• **WORK INSTRUCTIONS**:
For the listing below, return the line containing "-24,21 +24,21 @@", the line containing "justify-content:center; flex:0 0", and all lines in between, exactly as written and nothing else.

• **TASK INPUTS**:
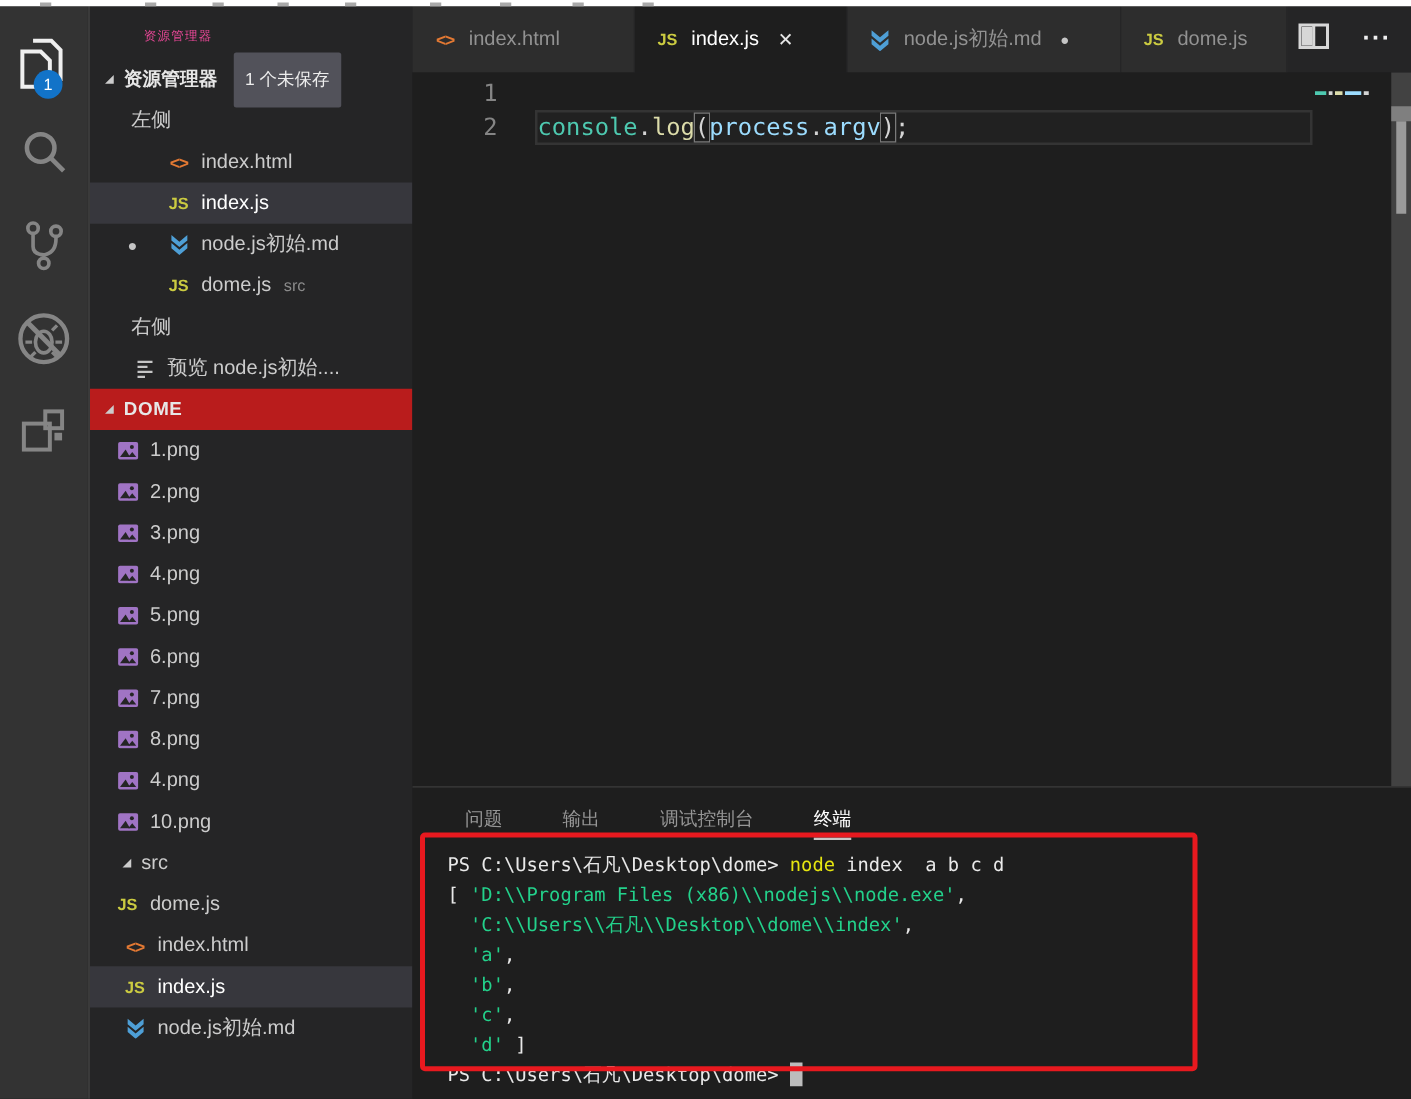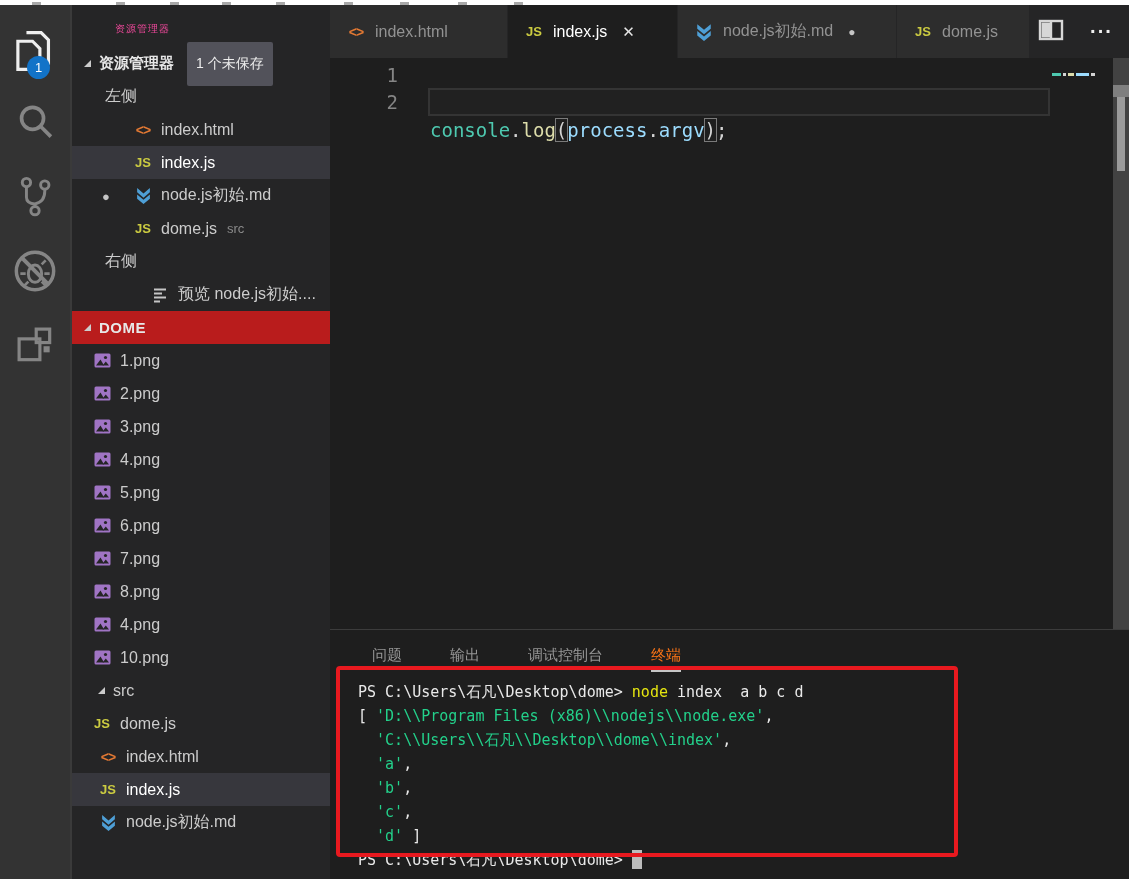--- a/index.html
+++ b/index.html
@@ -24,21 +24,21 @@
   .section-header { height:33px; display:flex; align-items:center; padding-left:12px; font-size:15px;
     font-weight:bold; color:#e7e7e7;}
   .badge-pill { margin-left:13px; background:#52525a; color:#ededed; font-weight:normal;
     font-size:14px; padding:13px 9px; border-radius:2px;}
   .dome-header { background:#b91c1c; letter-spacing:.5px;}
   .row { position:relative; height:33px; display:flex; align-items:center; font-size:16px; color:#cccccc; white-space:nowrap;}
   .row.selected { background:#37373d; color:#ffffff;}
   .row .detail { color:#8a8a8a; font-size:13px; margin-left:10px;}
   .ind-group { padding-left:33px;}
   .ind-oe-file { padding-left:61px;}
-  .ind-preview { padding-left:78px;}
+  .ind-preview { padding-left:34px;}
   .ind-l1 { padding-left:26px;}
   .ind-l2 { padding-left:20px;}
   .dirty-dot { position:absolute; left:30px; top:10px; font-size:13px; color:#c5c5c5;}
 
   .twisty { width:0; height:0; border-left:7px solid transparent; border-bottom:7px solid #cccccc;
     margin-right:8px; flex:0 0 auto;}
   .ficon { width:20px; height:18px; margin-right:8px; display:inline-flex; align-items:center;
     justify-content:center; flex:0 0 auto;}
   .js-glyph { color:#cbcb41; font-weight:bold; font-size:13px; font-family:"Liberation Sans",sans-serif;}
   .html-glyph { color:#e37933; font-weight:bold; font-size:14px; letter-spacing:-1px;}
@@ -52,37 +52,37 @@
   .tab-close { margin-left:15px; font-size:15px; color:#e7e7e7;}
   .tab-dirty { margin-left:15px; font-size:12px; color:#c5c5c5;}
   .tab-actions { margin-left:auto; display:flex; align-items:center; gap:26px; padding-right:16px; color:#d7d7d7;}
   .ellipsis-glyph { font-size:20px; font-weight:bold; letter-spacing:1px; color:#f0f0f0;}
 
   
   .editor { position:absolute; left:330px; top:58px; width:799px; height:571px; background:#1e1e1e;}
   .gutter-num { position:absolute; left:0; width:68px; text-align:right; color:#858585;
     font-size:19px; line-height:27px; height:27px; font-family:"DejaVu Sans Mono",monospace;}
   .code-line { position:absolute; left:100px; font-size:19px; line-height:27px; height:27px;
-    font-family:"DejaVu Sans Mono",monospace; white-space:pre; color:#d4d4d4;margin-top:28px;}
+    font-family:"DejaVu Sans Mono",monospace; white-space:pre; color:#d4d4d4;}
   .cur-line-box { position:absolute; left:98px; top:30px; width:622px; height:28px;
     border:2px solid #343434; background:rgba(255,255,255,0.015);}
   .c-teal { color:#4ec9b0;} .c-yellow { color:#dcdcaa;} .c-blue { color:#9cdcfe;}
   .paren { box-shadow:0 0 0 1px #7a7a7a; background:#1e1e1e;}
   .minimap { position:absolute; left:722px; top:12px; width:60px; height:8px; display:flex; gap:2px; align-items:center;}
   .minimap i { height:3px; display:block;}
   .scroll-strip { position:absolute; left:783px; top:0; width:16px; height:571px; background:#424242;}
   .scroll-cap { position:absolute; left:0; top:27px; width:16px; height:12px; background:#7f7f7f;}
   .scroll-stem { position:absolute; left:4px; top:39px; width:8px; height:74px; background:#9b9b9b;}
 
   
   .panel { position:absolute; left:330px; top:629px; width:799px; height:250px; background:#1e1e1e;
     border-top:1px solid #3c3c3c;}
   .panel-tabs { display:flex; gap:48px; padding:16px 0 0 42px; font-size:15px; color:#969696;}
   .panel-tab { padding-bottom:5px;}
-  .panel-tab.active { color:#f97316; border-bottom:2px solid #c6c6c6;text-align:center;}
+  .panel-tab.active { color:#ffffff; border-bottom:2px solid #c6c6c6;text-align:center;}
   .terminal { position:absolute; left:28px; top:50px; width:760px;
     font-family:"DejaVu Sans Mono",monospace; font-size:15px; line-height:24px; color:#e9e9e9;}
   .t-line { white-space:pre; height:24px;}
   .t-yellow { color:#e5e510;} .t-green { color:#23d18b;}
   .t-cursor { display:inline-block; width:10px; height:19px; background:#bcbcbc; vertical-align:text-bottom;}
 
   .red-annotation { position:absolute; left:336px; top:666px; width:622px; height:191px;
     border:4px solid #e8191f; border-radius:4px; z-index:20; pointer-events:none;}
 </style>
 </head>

• **FINISHED TASK**:
@@ -24,21 +24,21 @@
   .section-header { height:33px; display:flex; align-items:center; padding-left:12px; font-size:15px;
     font-weight:bold; color:#e7e7e7;}
   .badge-pill { margin-left:13px; background:#52525a; color:#ededed; font-weight:normal;
     font-size:14px; padding:13px 9px; border-radius:2px;}
   .dome-header { background:#b91c1c; letter-spacing:.5px;}
   .row { position:relative; height:33px; display:flex; align-items:center; font-size:16px; color:#cccccc; white-space:nowrap;}
   .row.selected { background:#37373d; color:#ffffff;}
   .row .detail { color:#8a8a8a; font-size:13px; margin-left:10px;}
   .ind-group { padding-left:33px;}
   .ind-oe-file { padding-left:61px;}
-  .ind-preview { padding-left:78px;}
+  .ind-preview { padding-left:34px;}
   .ind-l1 { padding-left:26px;}
   .ind-l2 { padding-left:20px;}
   .dirty-dot { position:absolute; left:30px; top:10px; font-size:13px; color:#c5c5c5;}
 
   .twisty { width:0; height:0; border-left:7px solid transparent; border-bottom:7px solid #cccccc;
     margin-right:8px; flex:0 0 auto;}
   .ficon { width:20px; height:18px; margin-right:8px; display:inline-flex; align-items:center;
     justify-content:center; flex:0 0 auto;}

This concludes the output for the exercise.